Fragmento del texto
____

Frankenstein Alive, Alive! Una nueva vida para buscar la redención
El último trabajo de la vida de Bernie Wrightson buscó dar continuidad al gran clásico de la ciencia ficción escrito por Mary Shelley. A pesar de que el guion dejó bastantes cabos sueltos y no satisfizo a todos con la conclusión de la historia, el desarrollo de personajes sí que puede resultar satisfactorio. El trágico y grotesco ser construido con partes de cadáveres tuvo la oportunidad de demostrar que había en su interior mucho más que pena y deseos de venganza.
En el post anterior se elaboró una escueta reseña de esta miniserie y un esbozo del personaje que hizo las veces de cicerone del ser redivivo – pues recordemos que intentó acabar con su vida en varias ocasiones – en su nueva vida: el doctor Samuel Ingles. En esta ocasión, y dando continuidad a lo escrito con anterioridad, exploraremos la relación entre ambos y el punto de ruptura de la misma, motivada por las transgresiones del doctor. De esta forma, abordaremos el resto del tronco argumental de la obra, con spoilers desde este mismo momento.
Aquella aventura empezaba con la creación de Frankenstein siendo exhibida en un circo. Sabedor de que su aspecto siempre resultaría amenazador y chocante a ojos de los demás, la criatura había elegido aprovecharse de ello para labrarse una vida un poco más tranquila entre otros como él. Renegados, desfavorecidos, tullidos, deformes. Personas que, por sus singulares características morfológicas, solo tenían cabida en espacios como aquel, donde no se juzgaban entre ellos, sino que se apoyaban mutuamente y se sentían integrados. El otrora solitario ingenio ya no estaba solo, pese a seguir siendo objeto de burla y escarnio por parte de los visitantes. Aquella forma de subsistir podía parecer simple y humilde. Pero, para alguien como él, era más que suficiente. ¿Cómo podría explicarle a sus compañeros que las leyendas en torno a él eran reales? ¿Cómo les podría hacer entender que tuvo la oportunidad de demostrar su humanidad?
Ese prólogo era interrumpido por las reflexiones del propio Frankenstein – pues ya era denominado así en el circo, un reflejo de la confusión que comparten muchas personas en el nuestro día a día, donde creador y creación se solapan y son llamados igual de forma errónea – mientras intentaba por todos los medios poner fin a su existencia. El fantasma de Víctor seguía clamando venganza y atormentando a aquel que no deseaba haber nacido. Le llamaba asesino y tenía razones de sobra para hacerlo. Pero ese hombre no entendía el dolor de saberse rechazado desde su mismo nacimiento. Su particular desafío a Dios y a la muerte no obtuvo ni un ápice de cariño en ningún momento, y su sufrimiento fue a más cuando trató de acercarse a la familia en cuyo granero se había refugiado tanto tiempo atrás. La ira contra su padre precipitó las desgracias ya conocidas, y todos los seres queridos de Víctor fueron cayendo a manos de aquella aberración. Una vez culminada aquella campaña, y con Frankenstein muerto, la vida no tenía sentido.

____

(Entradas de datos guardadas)
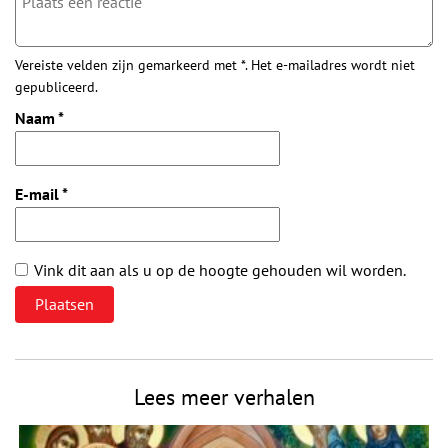
Vereiste velden zijn gemarkeerd met *. Het e-mailadres wordt niet
gepubliceerd.
Naam
*
E-mail
*
Vink dit aan als u op de hoogte gehouden wil worden.
Lees meer verhalen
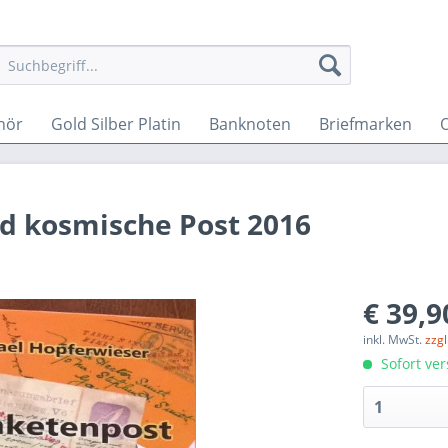
hör
Gold Silber Platin
Banknoten
Briefmarken
O
d kosmische Post 2016
€ 39,9
inkl. MwSt.
zzg
Sofort ver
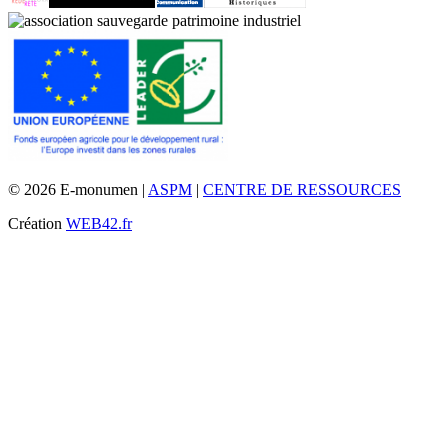
© 2026 E-monumen |
ASPM
|
CENTRE DE RESSOURCES
Création
WEB42.fr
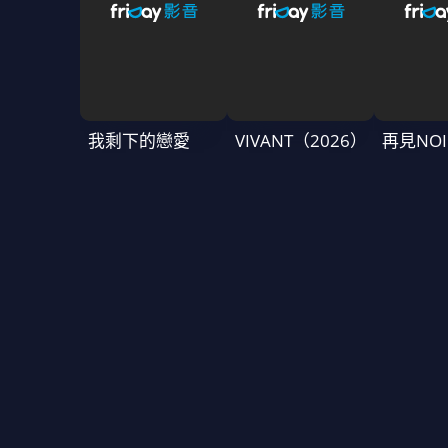
我剩下的戀愛
VIVANT（2026）
再見NOI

____

Tarea 1
Reescribe el pasaje del texto sobre Frankenstein que empieza en "En el post anterior" y termina en "este mismo momento.", sustituyendo "cicerone" por "guía".
Tarea 2
¿Cuántas líneas de las filas contienen la cadena "mailadres"? Distingue entre mayúsculas y minúsculas y responde solo con el número.

Respuesta 1
En el post anterior se elaboró una escueta reseña de esta miniserie y un esbozo del personaje que hizo las veces de guía del ser redivivo – pues recordemos que intentó acabar con su vida en varias ocasiones – en su nueva vida: el doctor Samuel Ingles. En esta ocasión, y dando continuidad a lo escrito con anterioridad, exploraremos la relación entre ambos y el punto de ruptura de la misma, motivada por las transgresiones del doctor. De esta forma, abordaremos el resto del tronco argumental de la obra, con spoilers desde este mismo momento.

Respuesta 2
1